Matt Wolking — Senior Communications adviser and Press Secretary

Wolking has worked in Congress for more than five years, serving in communications roles for U.S. Representative Tim Griffin of Arkansas, Speaker of the House John Boehner of Ohio, and Chair Trey Gowdy of South Carolina at the House Select Committee on Benghazi before joining Rubio’s staff. Earlier in his career, he was Executive Producer of Laura Ingraham’s nationally syndicated political talk radio show. A native of Kentucky and graduate of Patrick Henry College in Virginia, Wolking interned for Tennessee Republican Sen. Fred Thompson’s 2008 presidential campaign and U.S. Sen. Jim DeMint of South Carolina.
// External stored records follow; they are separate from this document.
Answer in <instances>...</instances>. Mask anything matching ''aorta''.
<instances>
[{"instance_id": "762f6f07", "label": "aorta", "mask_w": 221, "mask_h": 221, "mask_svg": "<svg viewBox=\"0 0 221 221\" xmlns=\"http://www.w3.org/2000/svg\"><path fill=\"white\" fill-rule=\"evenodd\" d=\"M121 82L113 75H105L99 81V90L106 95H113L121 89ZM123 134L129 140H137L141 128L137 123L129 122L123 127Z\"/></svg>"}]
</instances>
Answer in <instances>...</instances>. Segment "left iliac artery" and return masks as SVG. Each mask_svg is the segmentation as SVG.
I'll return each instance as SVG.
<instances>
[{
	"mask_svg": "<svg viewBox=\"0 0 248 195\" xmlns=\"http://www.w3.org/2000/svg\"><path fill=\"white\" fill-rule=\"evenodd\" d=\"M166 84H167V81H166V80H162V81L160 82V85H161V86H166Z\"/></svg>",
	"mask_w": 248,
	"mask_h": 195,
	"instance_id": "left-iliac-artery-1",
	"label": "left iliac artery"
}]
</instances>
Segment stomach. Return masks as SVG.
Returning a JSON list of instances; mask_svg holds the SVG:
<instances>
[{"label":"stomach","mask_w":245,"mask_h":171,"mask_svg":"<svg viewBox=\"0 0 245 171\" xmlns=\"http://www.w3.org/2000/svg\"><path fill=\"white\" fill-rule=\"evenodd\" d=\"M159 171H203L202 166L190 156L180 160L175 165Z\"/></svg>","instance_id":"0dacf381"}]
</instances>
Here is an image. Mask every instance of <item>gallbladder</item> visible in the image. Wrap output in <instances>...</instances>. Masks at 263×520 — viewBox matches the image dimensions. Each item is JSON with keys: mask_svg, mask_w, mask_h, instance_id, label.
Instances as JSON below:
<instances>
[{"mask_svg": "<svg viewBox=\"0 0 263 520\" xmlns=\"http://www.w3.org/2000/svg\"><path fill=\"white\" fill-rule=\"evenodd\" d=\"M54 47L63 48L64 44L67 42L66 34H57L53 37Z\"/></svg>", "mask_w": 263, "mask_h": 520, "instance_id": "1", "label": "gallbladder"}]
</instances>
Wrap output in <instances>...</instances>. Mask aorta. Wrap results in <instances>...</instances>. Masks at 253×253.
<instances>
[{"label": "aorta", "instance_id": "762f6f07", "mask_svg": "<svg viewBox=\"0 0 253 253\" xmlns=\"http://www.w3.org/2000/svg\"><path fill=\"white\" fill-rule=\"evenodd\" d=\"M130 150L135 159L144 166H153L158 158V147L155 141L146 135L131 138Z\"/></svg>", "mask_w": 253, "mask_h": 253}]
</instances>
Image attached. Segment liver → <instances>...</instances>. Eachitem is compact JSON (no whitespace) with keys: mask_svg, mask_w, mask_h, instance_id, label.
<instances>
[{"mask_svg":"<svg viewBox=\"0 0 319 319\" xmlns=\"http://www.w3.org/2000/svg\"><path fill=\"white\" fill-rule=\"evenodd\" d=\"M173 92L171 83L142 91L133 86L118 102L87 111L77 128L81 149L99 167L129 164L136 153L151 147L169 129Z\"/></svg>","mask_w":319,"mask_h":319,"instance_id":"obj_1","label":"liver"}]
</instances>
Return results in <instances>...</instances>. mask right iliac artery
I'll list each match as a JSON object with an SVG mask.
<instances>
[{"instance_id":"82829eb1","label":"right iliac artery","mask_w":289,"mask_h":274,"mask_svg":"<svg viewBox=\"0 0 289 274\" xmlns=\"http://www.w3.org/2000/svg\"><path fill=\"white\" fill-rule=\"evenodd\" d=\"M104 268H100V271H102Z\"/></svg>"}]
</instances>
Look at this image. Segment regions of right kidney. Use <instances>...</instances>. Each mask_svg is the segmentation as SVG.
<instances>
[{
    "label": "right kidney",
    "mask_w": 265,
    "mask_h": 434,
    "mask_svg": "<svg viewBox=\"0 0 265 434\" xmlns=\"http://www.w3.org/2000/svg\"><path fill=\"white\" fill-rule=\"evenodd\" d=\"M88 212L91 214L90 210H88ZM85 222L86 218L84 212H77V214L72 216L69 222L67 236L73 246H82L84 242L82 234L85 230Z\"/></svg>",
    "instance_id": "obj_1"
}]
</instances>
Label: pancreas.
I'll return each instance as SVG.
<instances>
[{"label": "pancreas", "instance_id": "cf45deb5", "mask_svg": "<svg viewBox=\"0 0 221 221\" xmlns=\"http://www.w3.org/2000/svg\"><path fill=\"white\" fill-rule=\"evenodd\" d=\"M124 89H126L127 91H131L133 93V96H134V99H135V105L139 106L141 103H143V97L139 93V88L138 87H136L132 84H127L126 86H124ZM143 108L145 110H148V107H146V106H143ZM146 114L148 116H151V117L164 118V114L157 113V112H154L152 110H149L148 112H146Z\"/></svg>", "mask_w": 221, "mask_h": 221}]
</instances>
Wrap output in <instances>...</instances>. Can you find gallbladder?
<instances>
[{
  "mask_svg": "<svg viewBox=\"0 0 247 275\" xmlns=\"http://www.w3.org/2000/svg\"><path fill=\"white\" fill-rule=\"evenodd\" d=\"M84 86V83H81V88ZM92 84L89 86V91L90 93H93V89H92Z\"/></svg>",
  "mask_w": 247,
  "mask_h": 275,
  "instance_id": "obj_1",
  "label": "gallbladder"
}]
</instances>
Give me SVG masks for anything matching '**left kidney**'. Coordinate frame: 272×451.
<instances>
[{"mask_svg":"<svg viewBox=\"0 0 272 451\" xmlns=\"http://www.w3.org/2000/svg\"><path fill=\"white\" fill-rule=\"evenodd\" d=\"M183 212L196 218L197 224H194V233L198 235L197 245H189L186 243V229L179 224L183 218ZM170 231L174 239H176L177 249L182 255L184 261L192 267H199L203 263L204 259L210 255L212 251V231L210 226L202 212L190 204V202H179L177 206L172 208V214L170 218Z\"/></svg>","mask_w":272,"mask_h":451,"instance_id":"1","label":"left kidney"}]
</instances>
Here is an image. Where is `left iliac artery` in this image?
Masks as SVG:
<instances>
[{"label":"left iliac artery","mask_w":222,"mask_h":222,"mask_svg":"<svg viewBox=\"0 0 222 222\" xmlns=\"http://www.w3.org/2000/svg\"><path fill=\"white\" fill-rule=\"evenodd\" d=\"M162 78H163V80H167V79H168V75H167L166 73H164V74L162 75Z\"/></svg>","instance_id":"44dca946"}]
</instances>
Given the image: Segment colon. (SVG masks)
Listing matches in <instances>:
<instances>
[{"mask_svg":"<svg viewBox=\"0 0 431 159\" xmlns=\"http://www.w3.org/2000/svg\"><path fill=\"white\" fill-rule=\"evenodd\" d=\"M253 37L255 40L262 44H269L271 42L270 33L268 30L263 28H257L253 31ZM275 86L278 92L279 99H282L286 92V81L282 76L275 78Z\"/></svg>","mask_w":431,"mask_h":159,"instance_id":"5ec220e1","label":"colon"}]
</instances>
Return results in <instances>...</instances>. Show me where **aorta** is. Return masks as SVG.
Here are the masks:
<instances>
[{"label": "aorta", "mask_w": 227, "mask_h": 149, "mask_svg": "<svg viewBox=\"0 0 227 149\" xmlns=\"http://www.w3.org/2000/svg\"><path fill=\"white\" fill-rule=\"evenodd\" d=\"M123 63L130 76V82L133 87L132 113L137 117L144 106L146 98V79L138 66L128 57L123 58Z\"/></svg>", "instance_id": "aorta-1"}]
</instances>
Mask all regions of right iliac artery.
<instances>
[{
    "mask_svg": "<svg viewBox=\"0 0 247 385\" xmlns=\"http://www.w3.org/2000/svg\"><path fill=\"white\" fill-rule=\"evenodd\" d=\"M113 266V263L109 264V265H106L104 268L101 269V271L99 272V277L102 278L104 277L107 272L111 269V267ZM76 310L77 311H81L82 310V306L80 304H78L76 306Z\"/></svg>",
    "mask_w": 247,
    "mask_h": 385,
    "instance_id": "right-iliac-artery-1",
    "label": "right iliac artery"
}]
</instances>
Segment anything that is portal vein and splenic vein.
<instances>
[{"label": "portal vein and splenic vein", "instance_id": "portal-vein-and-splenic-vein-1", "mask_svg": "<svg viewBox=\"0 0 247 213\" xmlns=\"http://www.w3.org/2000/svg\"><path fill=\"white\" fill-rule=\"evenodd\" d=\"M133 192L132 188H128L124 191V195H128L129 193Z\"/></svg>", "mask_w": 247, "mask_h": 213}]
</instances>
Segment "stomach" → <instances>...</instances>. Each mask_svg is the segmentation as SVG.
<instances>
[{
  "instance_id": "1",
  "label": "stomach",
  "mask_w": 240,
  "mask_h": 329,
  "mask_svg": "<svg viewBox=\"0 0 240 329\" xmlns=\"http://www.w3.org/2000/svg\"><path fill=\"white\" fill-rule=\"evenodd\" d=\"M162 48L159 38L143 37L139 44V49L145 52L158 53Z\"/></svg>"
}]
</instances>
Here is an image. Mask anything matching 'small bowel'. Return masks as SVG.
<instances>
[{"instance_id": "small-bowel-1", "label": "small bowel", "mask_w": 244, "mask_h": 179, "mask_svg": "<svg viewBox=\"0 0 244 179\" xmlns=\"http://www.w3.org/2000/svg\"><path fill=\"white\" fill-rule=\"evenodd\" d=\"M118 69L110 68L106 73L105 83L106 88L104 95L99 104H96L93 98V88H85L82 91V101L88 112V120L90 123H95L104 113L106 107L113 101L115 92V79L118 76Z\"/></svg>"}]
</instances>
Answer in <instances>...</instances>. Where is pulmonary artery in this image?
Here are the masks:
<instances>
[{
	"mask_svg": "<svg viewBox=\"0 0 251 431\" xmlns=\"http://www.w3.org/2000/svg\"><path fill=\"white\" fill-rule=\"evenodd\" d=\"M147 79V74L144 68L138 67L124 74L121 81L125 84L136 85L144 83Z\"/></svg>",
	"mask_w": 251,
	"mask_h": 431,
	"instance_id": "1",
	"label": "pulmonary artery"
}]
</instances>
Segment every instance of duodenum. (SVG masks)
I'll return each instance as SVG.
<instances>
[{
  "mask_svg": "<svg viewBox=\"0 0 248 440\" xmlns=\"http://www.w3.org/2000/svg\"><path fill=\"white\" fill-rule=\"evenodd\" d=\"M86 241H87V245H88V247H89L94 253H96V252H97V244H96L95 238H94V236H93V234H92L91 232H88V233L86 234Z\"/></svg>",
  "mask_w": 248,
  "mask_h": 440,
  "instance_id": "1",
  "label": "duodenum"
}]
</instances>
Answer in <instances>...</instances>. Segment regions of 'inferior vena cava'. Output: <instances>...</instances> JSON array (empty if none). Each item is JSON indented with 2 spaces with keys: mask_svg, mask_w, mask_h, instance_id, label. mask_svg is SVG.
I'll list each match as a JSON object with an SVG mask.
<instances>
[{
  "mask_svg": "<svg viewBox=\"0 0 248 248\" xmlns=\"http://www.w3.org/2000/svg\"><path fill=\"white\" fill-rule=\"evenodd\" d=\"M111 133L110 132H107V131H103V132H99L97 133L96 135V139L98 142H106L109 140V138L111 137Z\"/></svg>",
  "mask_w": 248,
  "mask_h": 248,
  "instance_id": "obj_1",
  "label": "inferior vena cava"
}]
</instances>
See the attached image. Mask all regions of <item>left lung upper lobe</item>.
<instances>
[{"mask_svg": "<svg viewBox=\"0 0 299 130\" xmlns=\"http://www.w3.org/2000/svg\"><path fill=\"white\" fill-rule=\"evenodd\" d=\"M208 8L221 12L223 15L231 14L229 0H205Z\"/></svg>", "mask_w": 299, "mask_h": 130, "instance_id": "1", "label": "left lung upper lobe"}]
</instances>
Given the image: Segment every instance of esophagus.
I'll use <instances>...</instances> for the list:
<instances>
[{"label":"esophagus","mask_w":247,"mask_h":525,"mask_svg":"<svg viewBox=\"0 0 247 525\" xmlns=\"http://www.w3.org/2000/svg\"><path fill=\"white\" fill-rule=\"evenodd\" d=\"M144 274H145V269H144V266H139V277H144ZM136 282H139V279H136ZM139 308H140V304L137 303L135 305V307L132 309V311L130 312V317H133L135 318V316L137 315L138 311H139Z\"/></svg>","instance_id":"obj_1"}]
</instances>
Wes Brooks — legislative assistant

Born and raised in Miami, Brooks has handled Florida Congressman Brian Mast’s Transportation and Infrastructure Committee portfolio as well as agriculture, Coast Guard, energy, environment, fisheries and water resources issues. He earned a Ph.D. in Ecological Science and a Certificate in Government and Politics from Rutgers University, where he authored 18 peer-reviewed scientific research papers on topics including invasive species, citizen science, science education, environmental economics and tropical dry forest restoration. Brooks also holds bachelor’s degrees in Biology and Political Science from Duke University. He was named an Emerging Public Policy Leader in 2011 by the American Institute of Biological Sciences, and was selected as a Congressional Hispanic Caucus Institute Graduate STEM Fellow in 2013 before joining Rep. Ileana Ros-Lehtinen’s staff in January 2014. Wes is also an alum of the Woodrow Wilson International Center for Scholars Foreign Policy Fellowship and Cybersecurity Fellowship programs.